Given exercise: Extract every line of the material below that contains the string "Resp".
--*--
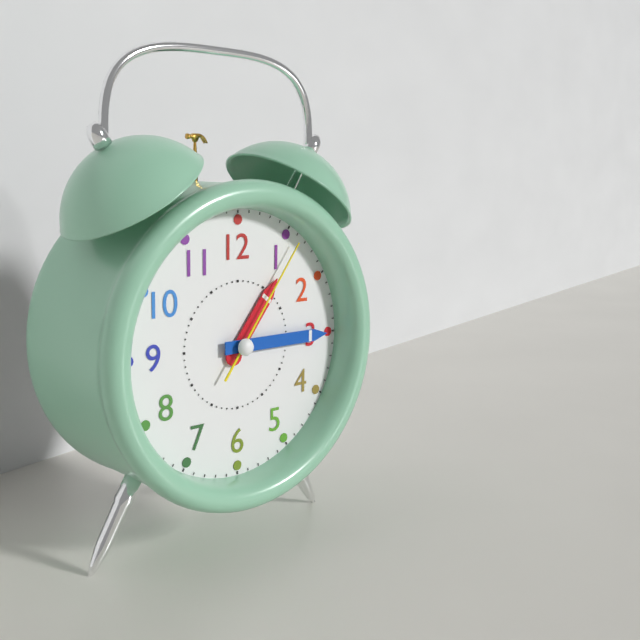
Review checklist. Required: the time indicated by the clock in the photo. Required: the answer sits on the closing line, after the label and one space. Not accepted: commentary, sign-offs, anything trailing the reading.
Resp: 1:15:06
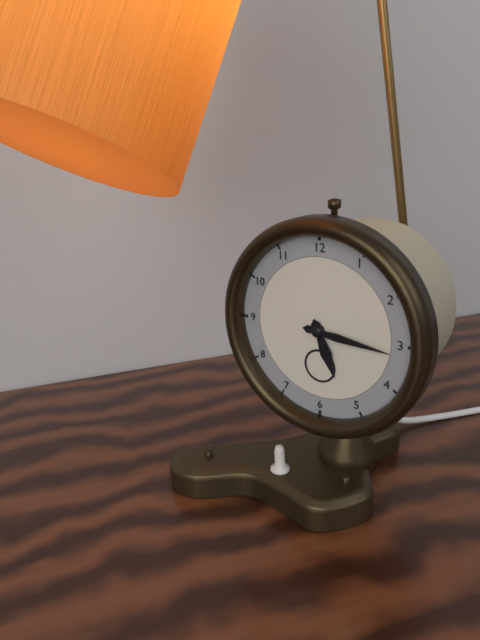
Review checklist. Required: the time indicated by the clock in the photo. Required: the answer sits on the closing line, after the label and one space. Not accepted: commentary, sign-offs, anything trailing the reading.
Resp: 5:16
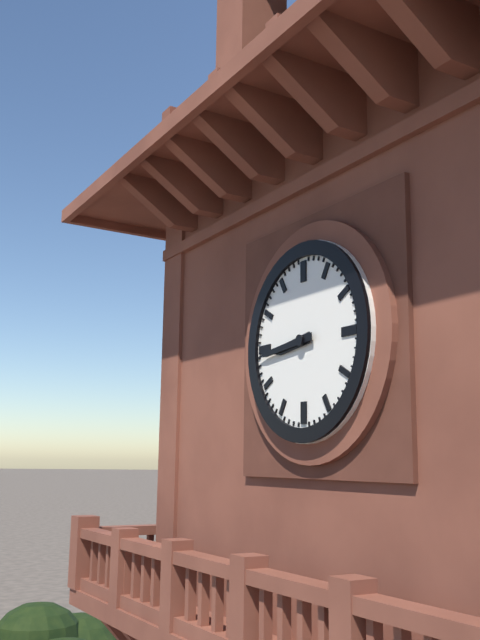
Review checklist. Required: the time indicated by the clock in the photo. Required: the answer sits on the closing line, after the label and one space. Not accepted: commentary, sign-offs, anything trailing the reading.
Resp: 8:44
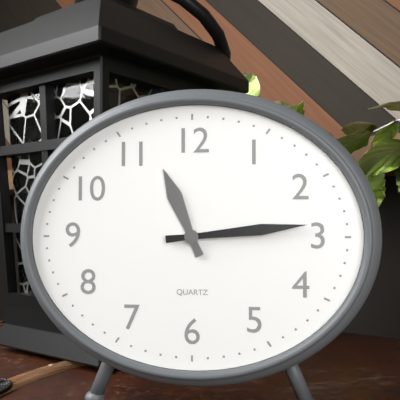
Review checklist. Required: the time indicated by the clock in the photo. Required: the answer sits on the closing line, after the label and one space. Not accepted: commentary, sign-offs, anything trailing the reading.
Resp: 11:14
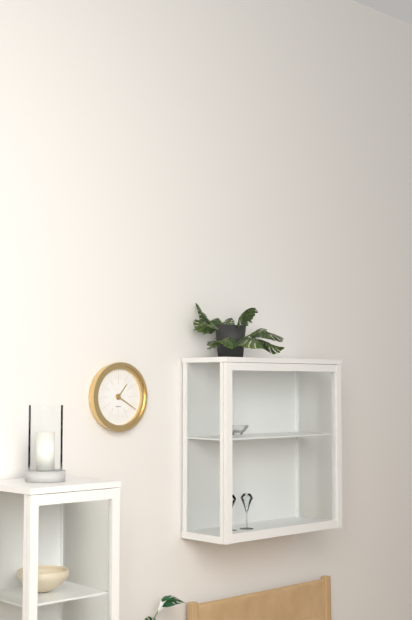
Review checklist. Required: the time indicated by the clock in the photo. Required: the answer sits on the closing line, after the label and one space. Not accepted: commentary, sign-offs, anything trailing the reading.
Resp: 1:20
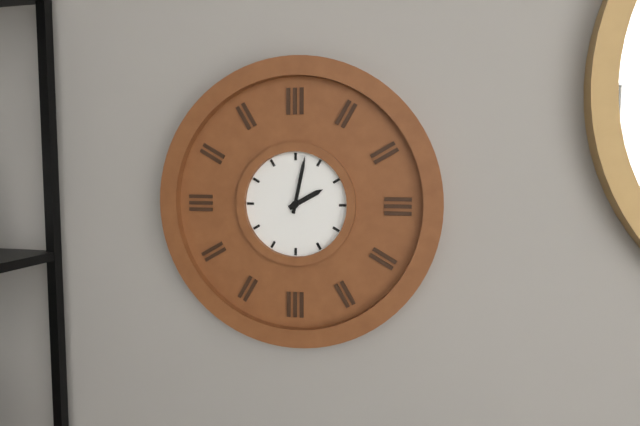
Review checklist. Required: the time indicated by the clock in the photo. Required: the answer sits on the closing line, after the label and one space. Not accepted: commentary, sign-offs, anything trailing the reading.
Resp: 2:02
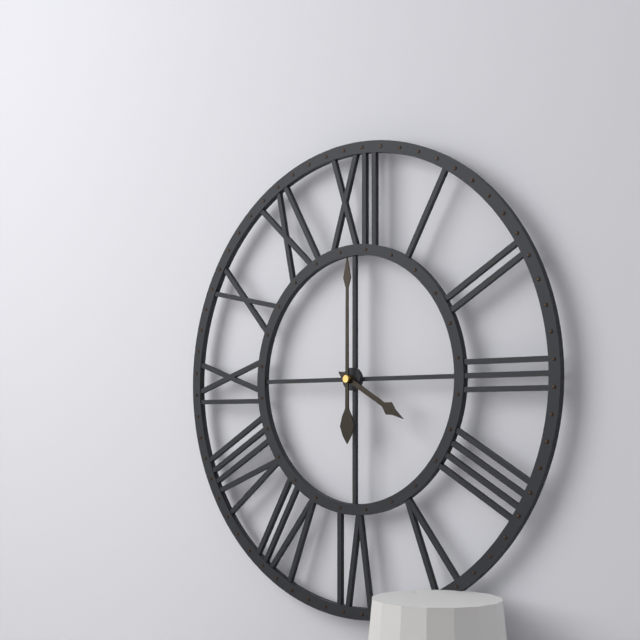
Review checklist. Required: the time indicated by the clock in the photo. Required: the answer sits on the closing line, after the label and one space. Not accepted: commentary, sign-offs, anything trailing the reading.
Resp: 4:00
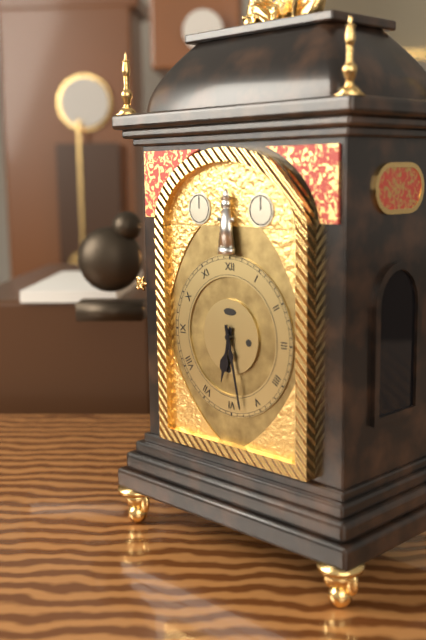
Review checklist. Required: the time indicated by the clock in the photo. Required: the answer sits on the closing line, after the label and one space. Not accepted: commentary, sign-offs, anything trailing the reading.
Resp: 6:28
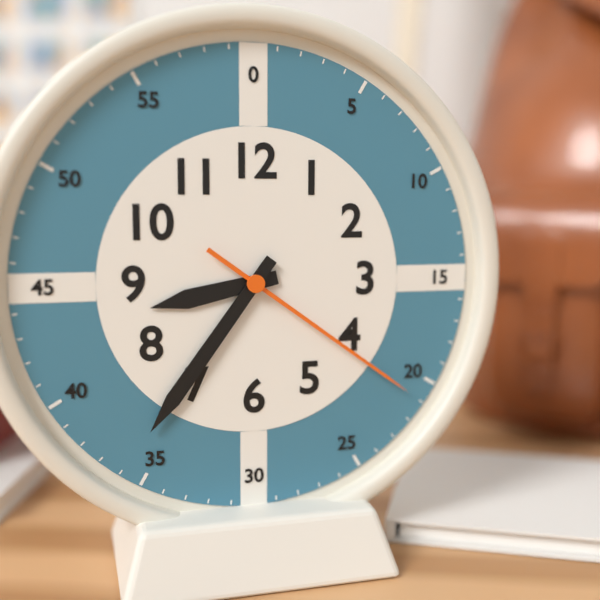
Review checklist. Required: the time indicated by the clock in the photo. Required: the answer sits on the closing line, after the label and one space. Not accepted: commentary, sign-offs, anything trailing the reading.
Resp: 8:36:21
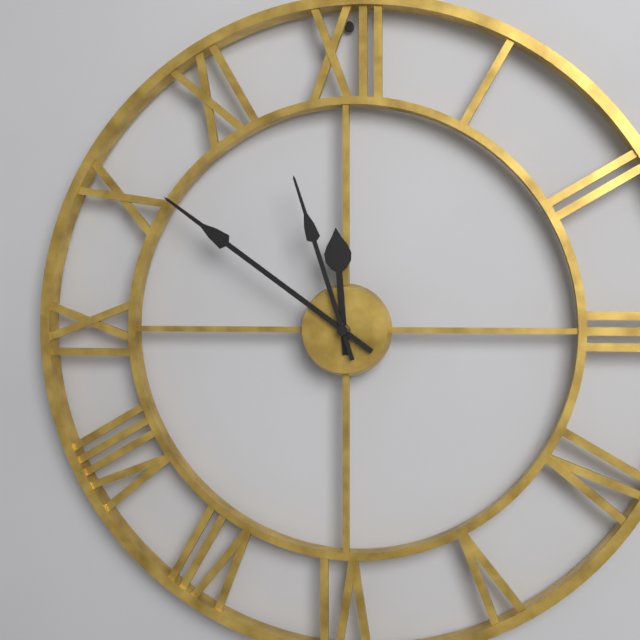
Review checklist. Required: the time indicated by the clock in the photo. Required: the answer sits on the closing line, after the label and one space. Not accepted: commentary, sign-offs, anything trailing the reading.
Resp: 11:51:57
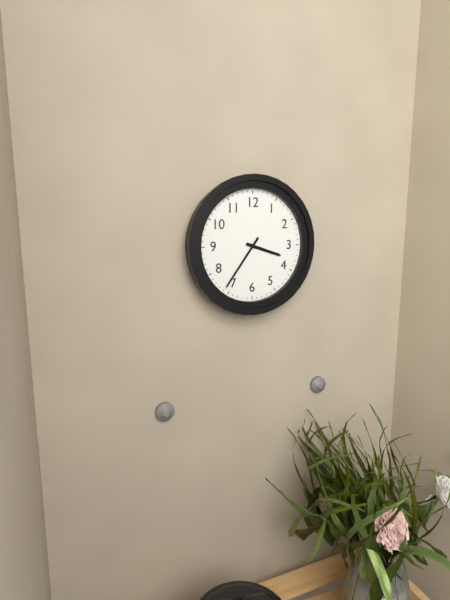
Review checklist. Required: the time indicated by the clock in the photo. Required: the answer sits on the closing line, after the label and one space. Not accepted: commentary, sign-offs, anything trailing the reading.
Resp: 3:36
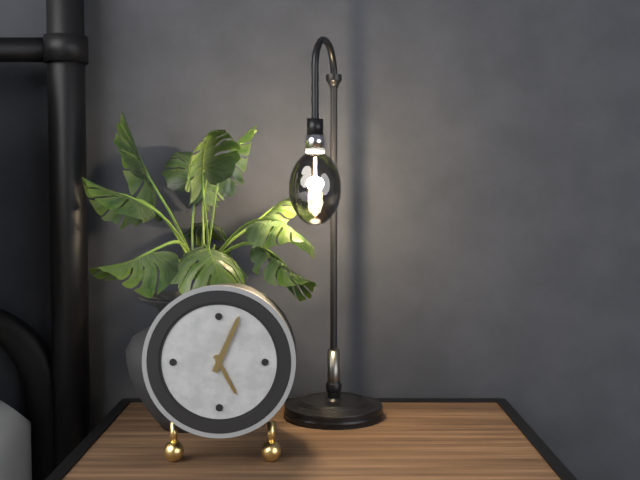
--*--
Worked answer:
Resp: 1:15:06
Resp: 5:16
Resp: 8:44
Resp: 11:14
Resp: 1:20
Resp: 2:02
Resp: 4:00
Resp: 6:28
Resp: 8:36:21
Resp: 11:51:57
Resp: 3:36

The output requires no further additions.